Past Reviews

Regional Reviews: Chicago

Newsies
Oriental Theatre

Also see John's reviews of Airline Highway and Twist Your Dickens


The Cast
Chicago has recently been the target of an ad campaign by Actor's Equity urging theatergoers to "ask if it's Equity," ("look for the union label," if you will). How ironic it would be if this first national tour of Newsies, the story of the 1899 New York newsboy strike were a non-Equity tour. It is Equity, though, and although a good many of the young ensemble players lack Broadway credits, there's no denying these young singer-dancers are delivering a real Broadway-caliber product. Most of us presumably have at least seen Newsies casts performing the show's "Seize the Day" or "King of New York" on network telecasts of the Tony Awards or the Macy's Thanksgiving Day Parade if not the original Broadway production, and have a basis for comparison. Whatever else one might think of the musical, it's an awe-inspiring dance show, with the big ensemble of boy or boyish dancers displaying precision and athleticism in executing Christopher Gattelli's Tony Award winning dances. You could call them a boy version of the Rockettes, but between their gymnastic flips and their tap-dance moves they do so much more.

This cast is led by Dan DeLuca as young union leader Jack Kelly, and he has no trouble providing the energy and charisma to lead the train. He has a distinctive singing voice, one that's a little throaty and nasal and not exactly pretty but fits the character and works with the street-smart New Yawk accents of the show's Lower East Side setting. A sweeter-sounding voice is found in Jacob Kemp, who plays Davey, the earnest boy who takes his kid brother Les (the charming Vincent Crocilla, alternating with Anthony Rosenthal) out on the streets to earn money to make up for their unemployed dad's loss of income. Stephanie Style is the spunky young reporter with a secret who provides a love interest for Jack, and she keeps up with the boys with no trouble. Among the "grown-ups," there's solid character work, starting with Beauty and the Beast's Steve Blanchard, who plays the chief villain—real-life newspaper magnate Joseph Pulitzer, who sparks the strike when he raises the newsies' costs of newspapers. Blanchard has a great baritone and the comic chops to create a real Disney-style villain. Nearly as nasty are Jon Hacker, John E. Brady and Bill Bateman as various Pulitzer henchmen, while Kevin Carolan makes a portly Teddy Roosevelt come in and save the day for the newsies.

* Activity *
In the review of Newsies, please name the actor who plays Jack Kelly. The records are separate from the review of Newsies.

* Source material *
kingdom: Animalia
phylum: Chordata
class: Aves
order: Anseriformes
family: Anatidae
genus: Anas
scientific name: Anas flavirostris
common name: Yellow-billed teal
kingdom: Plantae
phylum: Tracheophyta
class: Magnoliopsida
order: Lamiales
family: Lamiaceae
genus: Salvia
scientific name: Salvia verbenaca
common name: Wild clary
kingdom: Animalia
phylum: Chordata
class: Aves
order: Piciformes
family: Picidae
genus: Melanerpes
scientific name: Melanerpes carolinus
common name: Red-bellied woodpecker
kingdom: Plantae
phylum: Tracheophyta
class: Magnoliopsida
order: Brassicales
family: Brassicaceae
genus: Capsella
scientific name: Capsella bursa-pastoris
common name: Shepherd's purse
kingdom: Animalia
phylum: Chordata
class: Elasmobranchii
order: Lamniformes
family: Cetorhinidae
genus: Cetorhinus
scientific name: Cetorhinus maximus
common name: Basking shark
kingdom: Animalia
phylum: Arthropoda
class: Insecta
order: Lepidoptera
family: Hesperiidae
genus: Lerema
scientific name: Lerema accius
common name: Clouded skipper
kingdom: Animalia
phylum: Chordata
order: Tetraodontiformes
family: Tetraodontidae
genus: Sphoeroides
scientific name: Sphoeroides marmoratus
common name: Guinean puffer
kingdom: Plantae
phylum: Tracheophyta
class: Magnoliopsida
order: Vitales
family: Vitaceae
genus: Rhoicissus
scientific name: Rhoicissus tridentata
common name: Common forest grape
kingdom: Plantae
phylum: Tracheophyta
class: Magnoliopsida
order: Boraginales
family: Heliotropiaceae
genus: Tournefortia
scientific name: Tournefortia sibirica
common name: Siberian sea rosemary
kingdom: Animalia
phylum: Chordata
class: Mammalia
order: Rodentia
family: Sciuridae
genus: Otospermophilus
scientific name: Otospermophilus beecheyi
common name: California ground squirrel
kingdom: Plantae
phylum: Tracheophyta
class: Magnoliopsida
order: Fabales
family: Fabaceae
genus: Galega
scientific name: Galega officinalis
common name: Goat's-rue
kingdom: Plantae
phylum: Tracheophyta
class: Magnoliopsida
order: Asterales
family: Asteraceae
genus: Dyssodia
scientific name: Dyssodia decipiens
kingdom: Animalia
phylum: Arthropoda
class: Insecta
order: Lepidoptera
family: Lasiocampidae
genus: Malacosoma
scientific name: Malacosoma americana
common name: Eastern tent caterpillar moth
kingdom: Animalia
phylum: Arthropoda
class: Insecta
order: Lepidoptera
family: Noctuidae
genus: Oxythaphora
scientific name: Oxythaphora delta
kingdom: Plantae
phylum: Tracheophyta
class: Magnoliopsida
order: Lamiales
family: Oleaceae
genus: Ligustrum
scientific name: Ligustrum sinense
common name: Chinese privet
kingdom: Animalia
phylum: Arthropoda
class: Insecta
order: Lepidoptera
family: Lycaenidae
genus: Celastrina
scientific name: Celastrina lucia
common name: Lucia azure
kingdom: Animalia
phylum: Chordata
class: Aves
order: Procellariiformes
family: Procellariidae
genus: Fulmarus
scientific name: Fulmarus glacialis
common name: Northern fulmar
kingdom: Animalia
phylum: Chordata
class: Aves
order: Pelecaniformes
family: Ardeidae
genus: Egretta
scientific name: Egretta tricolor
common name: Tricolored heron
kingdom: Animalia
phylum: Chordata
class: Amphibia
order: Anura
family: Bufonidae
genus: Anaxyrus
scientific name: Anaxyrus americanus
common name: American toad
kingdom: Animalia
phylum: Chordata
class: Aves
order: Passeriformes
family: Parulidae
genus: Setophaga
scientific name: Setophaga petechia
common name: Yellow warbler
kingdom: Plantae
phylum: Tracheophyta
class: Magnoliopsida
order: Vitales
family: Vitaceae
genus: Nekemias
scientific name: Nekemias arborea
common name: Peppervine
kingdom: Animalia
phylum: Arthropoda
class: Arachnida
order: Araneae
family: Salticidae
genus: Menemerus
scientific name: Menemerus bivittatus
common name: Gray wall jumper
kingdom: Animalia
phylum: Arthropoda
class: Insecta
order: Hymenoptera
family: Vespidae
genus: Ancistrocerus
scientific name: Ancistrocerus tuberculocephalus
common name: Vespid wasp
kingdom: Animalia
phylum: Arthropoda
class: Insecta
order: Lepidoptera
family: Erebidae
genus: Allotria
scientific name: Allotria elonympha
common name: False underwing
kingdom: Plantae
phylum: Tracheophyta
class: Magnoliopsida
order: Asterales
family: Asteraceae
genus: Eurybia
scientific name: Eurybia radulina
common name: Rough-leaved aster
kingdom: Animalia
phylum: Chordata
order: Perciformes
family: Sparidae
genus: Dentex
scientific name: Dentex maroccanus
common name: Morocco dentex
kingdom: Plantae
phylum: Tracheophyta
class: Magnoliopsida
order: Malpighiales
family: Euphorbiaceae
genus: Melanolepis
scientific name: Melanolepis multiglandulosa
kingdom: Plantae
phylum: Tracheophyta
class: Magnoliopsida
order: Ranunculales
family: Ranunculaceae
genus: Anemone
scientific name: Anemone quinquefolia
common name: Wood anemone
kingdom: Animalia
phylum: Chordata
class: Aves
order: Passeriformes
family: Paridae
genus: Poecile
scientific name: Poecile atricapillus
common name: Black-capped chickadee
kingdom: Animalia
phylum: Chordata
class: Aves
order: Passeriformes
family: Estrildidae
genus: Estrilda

* Solution to this exercise *
Dan DeLuca